**WHAT TO WORK ON**
Reproduce the whole listing, keeping each line as it is.

**TASK INPUT**
━━━━
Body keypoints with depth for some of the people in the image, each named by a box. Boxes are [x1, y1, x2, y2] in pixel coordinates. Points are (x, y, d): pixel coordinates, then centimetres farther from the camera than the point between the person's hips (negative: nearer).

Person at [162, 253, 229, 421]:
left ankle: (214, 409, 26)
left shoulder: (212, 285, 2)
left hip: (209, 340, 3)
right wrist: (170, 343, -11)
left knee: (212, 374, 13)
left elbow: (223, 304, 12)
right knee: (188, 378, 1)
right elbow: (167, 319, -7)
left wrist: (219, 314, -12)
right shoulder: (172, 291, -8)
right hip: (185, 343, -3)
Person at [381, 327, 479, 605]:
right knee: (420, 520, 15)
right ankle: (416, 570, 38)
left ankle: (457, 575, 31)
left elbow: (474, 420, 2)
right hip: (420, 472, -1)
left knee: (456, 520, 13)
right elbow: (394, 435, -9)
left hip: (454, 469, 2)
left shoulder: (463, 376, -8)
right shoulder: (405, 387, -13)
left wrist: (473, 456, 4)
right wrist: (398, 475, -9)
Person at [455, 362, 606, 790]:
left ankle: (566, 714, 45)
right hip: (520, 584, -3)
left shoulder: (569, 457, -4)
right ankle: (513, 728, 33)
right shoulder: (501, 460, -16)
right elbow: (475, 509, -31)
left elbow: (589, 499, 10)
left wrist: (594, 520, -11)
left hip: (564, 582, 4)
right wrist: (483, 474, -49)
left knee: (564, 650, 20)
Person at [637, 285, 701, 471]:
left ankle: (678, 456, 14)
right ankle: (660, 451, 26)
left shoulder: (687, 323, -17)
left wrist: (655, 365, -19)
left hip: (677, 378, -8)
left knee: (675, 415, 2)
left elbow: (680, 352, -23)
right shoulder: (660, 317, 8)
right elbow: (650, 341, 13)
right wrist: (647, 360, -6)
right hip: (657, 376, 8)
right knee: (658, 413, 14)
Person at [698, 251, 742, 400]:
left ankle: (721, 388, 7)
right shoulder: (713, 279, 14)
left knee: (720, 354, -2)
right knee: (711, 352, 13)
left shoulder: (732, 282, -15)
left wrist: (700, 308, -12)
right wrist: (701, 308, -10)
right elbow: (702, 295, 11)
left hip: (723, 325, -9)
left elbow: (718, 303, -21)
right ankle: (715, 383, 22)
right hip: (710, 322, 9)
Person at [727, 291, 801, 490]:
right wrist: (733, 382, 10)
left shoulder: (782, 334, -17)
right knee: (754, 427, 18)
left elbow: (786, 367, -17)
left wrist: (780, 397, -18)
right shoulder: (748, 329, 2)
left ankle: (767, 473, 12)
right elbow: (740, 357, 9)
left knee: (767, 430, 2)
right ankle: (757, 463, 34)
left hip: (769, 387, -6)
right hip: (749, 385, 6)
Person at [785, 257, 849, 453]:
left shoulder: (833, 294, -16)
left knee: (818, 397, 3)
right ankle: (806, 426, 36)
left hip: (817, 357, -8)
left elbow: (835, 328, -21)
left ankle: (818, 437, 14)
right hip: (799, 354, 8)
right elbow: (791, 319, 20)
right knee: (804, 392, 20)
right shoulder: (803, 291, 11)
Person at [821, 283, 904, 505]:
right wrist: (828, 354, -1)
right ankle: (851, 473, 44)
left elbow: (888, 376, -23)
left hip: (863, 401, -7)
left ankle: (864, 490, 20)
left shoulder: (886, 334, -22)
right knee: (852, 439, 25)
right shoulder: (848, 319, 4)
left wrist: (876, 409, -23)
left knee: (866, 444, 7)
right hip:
━━━━
**EXERCISE OUTPUT**
Body keypoints with depth for some of the people in the image, each named by a box. Boxes are [x1, y1, x2, y2] in pixel coordinates. Points are (x, y, d): pixel coordinates, then centimetres farther from the camera than the point between the person's hips (negative: nearer).

Person at [162, 253, 229, 421]:
left ankle: (214, 409, 26)
left shoulder: (212, 285, 2)
left hip: (209, 340, 3)
right wrist: (170, 343, -11)
left knee: (212, 374, 13)
left elbow: (223, 304, 12)
right knee: (188, 378, 1)
right elbow: (167, 319, -7)
left wrist: (219, 314, -12)
right shoulder: (172, 291, -8)
right hip: (185, 343, -3)
Person at [381, 327, 479, 605]:
right knee: (420, 520, 15)
right ankle: (416, 570, 38)
left ankle: (457, 575, 31)
left elbow: (474, 420, 2)
right hip: (420, 472, -1)
left knee: (456, 520, 13)
right elbow: (394, 435, -9)
left hip: (454, 469, 2)
left shoulder: (463, 376, -8)
right shoulder: (405, 387, -13)
left wrist: (473, 456, 4)
right wrist: (398, 475, -9)
Person at [455, 362, 606, 790]:
left ankle: (566, 714, 45)
right hip: (520, 584, -3)
left shoulder: (569, 457, -4)
right ankle: (513, 728, 33)
right shoulder: (501, 460, -16)
right elbow: (475, 509, -31)
left elbow: (589, 499, 10)
left wrist: (594, 520, -11)
left hip: (564, 582, 4)
right wrist: (483, 474, -49)
left knee: (564, 650, 20)
Person at [637, 285, 701, 471]:
left ankle: (678, 456, 14)
right ankle: (660, 451, 26)
left shoulder: (687, 323, -17)
left wrist: (655, 365, -19)
left hip: (677, 378, -8)
left knee: (675, 415, 2)
left elbow: (680, 352, -23)
right shoulder: (660, 317, 8)
right elbow: (650, 341, 13)
right wrist: (647, 360, -6)
right hip: (657, 376, 8)
right knee: (658, 413, 14)
Person at [698, 251, 742, 400]:
left ankle: (721, 388, 7)
right shoulder: (713, 279, 14)
left knee: (720, 354, -2)
right knee: (711, 352, 13)
left shoulder: (732, 282, -15)
left wrist: (700, 308, -12)
right wrist: (701, 308, -10)
right elbow: (702, 295, 11)
left hip: (723, 325, -9)
left elbow: (718, 303, -21)
right ankle: (715, 383, 22)
right hip: (710, 322, 9)
Person at [727, 291, 801, 490]:
right wrist: (733, 382, 10)
left shoulder: (782, 334, -17)
right knee: (754, 427, 18)
left elbow: (786, 367, -17)
left wrist: (780, 397, -18)
right shoulder: (748, 329, 2)
left ankle: (767, 473, 12)
right elbow: (740, 357, 9)
left knee: (767, 430, 2)
right ankle: (757, 463, 34)
left hip: (769, 387, -6)
right hip: (749, 385, 6)
Person at [785, 257, 849, 453]:
left shoulder: (833, 294, -16)
left knee: (818, 397, 3)
right ankle: (806, 426, 36)
left hip: (817, 357, -8)
left elbow: (835, 328, -21)
left ankle: (818, 437, 14)
right hip: (799, 354, 8)
right elbow: (791, 319, 20)
right knee: (804, 392, 20)
right shoulder: (803, 291, 11)
Person at [821, 283, 904, 505]:
right wrist: (828, 354, -1)
right ankle: (851, 473, 44)
left elbow: (888, 376, -23)
left hip: (863, 401, -7)
left ankle: (864, 490, 20)
left shoulder: (886, 334, -22)
right knee: (852, 439, 25)
right shoulder: (848, 319, 4)
left wrist: (876, 409, -23)
left knee: (866, 444, 7)
right hip:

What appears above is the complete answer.